The Probability Interface
The easiest way to manipulate and query DynamicPPL models is via the DynamicPPL probability interface.
Let's use a simple model of normally-distributed data as an example.
using DynamicPPL
using Distributions
using FillArrays
using LinearAlgebra
using Random
@model function gdemo(n)
μ ~ Normal(0, 1)
x ~ MvNormal(Fill(μ, n), I)
return nothing
end
We generate some data using μ = 0
:
Random.seed!(1776)
dataset = randn(100)
Conditioning and Deconditioning
Bayesian models can be transformed with two main operations, conditioning and deconditioning (also known as marginalization). Conditioning takes a variable and fixes its value as known. We do this by passing a model and a collection of conditioned variables to |
or its alias condition
:
model = gdemo(length(dataset)) | (x=dataset, μ=0)
This operation can be reversed by applying decondition
:
decondition(model)
We can also decondition only some of the variables:
decondition(model, :μ)
Sometimes it is helpful to define convenience functions for conditioning on some variable(s). For instance, in this example we might want to define a version of gdemo
that conditions on some observations of x
:
gdemo(x::AbstractVector{<:Real}) = gdemo(length(x)) | (; x)
For illustrative purposes, however, we do not use this function in the examples below.
Probabilities and Densities
We often want to calculate the (unnormalized) probability density for an event. This probability might be a prior, a likelihood, or a posterior (joint) density. DynamicPPL provides convenient functions for this. For example, we can calculate the joint probability of a set of samples (here drawn from the prior) with logjoint
:
model = gdemo(length(dataset)) | (x=dataset,)
Random.seed!(124)
sample = rand(model)
logjoint(model, sample)
-181.7247437162069
For models with many variables rand(model)
can be prohibitively slow since it returns a NamedTuple
of samples from the prior distribution of the unconditioned variables. We recommend working with samples of type DataStructures.OrderedDict
in this case:
using DataStructures
Random.seed!(124)
sample_dict = rand(OrderedDict, model)
logjoint(model, sample_dict)
-181.7247437162069
The prior probability and the likelihood of a set of samples can be calculated with the functions loglikelihood
and logjoint
, respectively:
logjoint(model, sample) ≈ loglikelihood(model, sample) + logprior(model, sample)
true
logjoint(model, sample_dict) ≈
loglikelihood(model, sample_dict) + logprior(model, sample_dict)
true
Example: Cross-validation
To give an example of the probability interface in use, we can use it to estimate the performance of our model using cross-validation. In cross-validation, we split the dataset into several equal parts. Then, we choose one of these sets to serve as the validation set. Here, we measure fit using the cross entropy (Bayes loss).[1] (For the sake of simplicity, in the following code, we enforce that nfolds
must divide the number of data points. For a more competent implementation, see MLUtils.jl.)
# Calculate the train/validation splits across `nfolds` partitions, assume `length(dataset)` divides `nfolds`
function kfolds(dataset::Array{<:Real}, nfolds::Int)
fold_size, remaining = divrem(length(dataset), nfolds)
if remaining != 0
error("The number of folds must divide the number of data points.")
end
first_idx = firstindex(dataset)
last_idx = lastindex(dataset)
splits = map(0:(nfolds - 1)) do i
start_idx = first_idx + i * fold_size
end_idx = start_idx + fold_size
train_set_indices = [first_idx:(start_idx - 1); end_idx:last_idx]

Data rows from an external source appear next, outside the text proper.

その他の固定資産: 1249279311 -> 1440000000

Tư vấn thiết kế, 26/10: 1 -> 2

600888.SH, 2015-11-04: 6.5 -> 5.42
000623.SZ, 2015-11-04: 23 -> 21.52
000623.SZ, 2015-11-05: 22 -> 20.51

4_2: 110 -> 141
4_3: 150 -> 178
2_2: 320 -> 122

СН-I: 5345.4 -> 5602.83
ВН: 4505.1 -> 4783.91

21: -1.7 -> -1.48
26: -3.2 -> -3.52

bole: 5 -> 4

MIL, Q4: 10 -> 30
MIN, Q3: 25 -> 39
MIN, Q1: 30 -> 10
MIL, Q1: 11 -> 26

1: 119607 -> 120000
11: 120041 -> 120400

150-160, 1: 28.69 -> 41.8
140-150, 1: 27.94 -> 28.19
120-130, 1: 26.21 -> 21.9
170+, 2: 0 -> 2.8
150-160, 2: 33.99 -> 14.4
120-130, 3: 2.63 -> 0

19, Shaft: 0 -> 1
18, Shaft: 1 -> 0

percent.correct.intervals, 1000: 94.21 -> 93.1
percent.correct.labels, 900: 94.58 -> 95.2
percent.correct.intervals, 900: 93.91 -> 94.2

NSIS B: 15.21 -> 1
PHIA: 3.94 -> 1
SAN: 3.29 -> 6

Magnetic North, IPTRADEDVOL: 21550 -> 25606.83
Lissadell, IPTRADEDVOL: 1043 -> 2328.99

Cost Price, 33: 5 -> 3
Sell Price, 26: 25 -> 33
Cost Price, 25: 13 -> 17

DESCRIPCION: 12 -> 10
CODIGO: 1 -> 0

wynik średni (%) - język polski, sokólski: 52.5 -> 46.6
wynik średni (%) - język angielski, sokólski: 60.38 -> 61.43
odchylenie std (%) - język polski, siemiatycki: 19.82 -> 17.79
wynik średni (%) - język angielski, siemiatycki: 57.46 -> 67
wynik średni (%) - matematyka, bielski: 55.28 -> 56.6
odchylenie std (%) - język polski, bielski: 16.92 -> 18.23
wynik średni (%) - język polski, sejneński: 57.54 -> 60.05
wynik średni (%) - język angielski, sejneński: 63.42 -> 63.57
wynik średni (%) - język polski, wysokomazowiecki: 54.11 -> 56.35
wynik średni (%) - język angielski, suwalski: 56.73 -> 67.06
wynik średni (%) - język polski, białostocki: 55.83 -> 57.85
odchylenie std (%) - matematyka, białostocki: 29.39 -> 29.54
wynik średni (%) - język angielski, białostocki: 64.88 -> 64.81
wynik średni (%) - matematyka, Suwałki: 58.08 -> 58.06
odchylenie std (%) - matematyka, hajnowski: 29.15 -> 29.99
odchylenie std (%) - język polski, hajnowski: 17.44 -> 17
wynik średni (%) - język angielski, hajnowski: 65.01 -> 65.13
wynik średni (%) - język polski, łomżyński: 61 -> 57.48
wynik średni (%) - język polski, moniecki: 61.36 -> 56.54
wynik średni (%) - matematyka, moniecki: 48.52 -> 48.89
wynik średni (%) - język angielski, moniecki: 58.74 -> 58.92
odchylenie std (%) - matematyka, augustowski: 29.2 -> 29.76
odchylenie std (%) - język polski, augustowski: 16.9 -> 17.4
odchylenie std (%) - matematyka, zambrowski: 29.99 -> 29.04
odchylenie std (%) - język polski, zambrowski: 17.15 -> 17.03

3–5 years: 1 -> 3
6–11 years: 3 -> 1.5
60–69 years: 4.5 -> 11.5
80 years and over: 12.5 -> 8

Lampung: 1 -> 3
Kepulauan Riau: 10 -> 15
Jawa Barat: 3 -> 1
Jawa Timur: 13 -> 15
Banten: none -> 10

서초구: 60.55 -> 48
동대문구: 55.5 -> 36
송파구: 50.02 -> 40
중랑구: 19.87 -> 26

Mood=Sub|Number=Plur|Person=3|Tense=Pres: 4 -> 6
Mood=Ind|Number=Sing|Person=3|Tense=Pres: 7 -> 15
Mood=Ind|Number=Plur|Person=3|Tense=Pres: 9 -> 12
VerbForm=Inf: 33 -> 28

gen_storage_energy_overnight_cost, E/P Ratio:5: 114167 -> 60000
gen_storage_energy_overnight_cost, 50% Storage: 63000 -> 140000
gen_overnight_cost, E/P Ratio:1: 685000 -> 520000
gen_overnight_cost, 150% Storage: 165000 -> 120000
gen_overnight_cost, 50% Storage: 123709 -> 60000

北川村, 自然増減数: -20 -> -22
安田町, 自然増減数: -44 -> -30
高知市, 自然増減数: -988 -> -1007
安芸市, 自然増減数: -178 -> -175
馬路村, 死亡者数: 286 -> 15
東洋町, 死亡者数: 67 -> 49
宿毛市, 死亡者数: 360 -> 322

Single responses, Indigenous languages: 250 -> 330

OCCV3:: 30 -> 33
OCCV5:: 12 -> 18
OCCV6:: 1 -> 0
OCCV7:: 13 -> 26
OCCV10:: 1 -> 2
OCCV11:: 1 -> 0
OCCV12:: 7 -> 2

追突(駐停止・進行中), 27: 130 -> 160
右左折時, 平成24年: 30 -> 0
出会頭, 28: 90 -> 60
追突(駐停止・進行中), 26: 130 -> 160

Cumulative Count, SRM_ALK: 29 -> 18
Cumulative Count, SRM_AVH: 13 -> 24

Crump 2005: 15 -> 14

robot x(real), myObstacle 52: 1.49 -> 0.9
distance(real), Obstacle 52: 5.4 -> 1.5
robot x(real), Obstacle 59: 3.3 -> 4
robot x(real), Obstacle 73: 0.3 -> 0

return (view(dataset, train_set_indices), view(dataset, start_idx:(end_idx - 1)))
end
return splits
end
function cross_val(
dataset::Vector{<:Real};
nfolds::Int=5,
nsamples::Int=1_000,
rng::Random.AbstractRNG=Random.default_rng(),
)
# Initialize `loss` in a way such that the loop below does not change its type
model = gdemo(1) | (x=[first(dataset)],)
loss = zero(logjoint(model, rand(rng, model)))
for (train, validation) in kfolds(dataset, nfolds)
# First, we train the model on the training set, i.e., we obtain samples from the posterior.
# For normally-distributed data, the posterior can be computed in closed form.
# For general models, however, typically samples will be generated using MCMC with Turing.
posterior = Normal(mean(train), 1)
samples = rand(rng, posterior, nsamples)
# Evaluation on the validation set.
validation_model = gdemo(length(validation)) | (x=validation,)
loss += sum(samples) do sample
logjoint(validation_model, (μ=sample,))
end
end
return loss
end
cross_val(dataset)
-212760.30282411768
- 1See ParetoSmooth.jl for a faster and more accurate implementation of cross-validation than the one provided here.